Paolo Crepet, in un’intervista al Corriere della Sera, offre una riflessione pungente sulla figura del padre contemporaneo, che a suo avviso sta vivendo una profonda crisi di identità. Secondo lo psichiatra, molti uomini oggi inseguono un’idea di eterna giovinezza che li porta a smarrire il loro ruolo educativo tradizionale.

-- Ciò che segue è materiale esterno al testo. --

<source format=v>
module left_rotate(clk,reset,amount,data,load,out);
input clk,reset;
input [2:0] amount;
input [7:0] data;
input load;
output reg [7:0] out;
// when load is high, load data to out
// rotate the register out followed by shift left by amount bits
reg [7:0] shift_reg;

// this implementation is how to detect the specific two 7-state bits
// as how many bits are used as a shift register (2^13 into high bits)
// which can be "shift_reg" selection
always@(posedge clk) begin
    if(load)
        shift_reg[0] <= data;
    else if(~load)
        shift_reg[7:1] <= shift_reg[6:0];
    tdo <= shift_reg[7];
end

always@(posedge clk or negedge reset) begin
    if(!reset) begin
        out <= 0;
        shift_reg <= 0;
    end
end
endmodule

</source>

Il padre che abdica alla propria funzione
Crepet individua come nodo principale la rinuncia all’aut autorevolezza: troppi padri cercano di trasformarsi in “coetanei” dei propri figli, invece di rappresentare un punto di riferimento adulto. L’immagine simbolica è quella dell’uomo di 48 anni “con i jeans strappati” che passa il tempo a giocare a padel, quasi a voler dimostrare di essere più giovane dei figli stessi. Questa scelta estetica e comportamentale, afferma Crepet, sostituisce la responsabilità educativa con un’imitazione dell’adolescenza.

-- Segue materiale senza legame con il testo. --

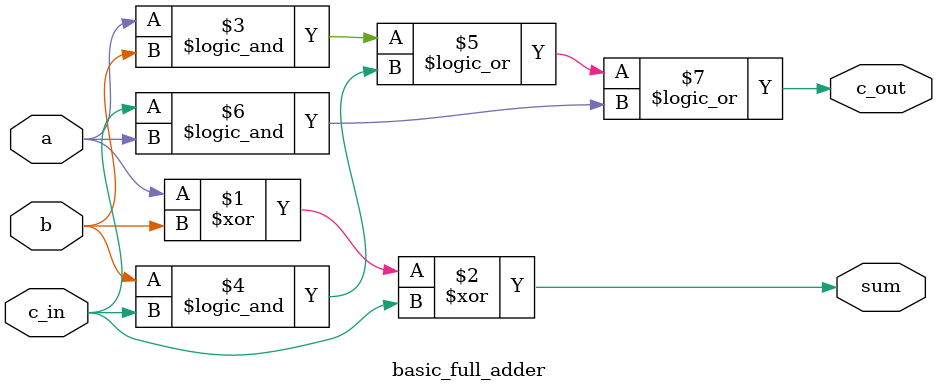
<source format=sv>
module basic_full_adder (
  input  logic a,
  input  logic b,
  input  logic c_in,
  output logic sum,
  output logic c_out
);
  
  assign sum   = a ^ b ^ c_in;
  assign c_out = (a && b) || (b && c_in) || (c_in && a);
  
endmodule

</source>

Come alternativa, lo psichiatra propone attività che favoriscano un’interazione autentica, come il gioco dello Shanghai: un passatempo che richiede calma, attenzione e dialogo, privo delle distrazioni tecnologiche tipiche della quotidianità odierna.
La visione di Crepet sulla “buona famiglia”
Crepet ribalta anche la definizione comune di “buona famiglia”. Contesta infatti l’idea che una famiglia sia virtuosa solo perché dispone di mezzi economici e fornisce ai figli una paghetta senza instaurare un vero percorso educativo. La critica colpisce quei padri che continuano a dare denaro a figli che fanno uso di droghe, alimentando così comportamenti distruttivi.
La famiglia davvero sana, sostiene lo psichiatra, è invece quella che investe tempo nelle relazioni e nella presenza reciproca, attraverso attività condivise che richiedono ascolto e partecipazione — come, ancora una volta, lo Shanghai.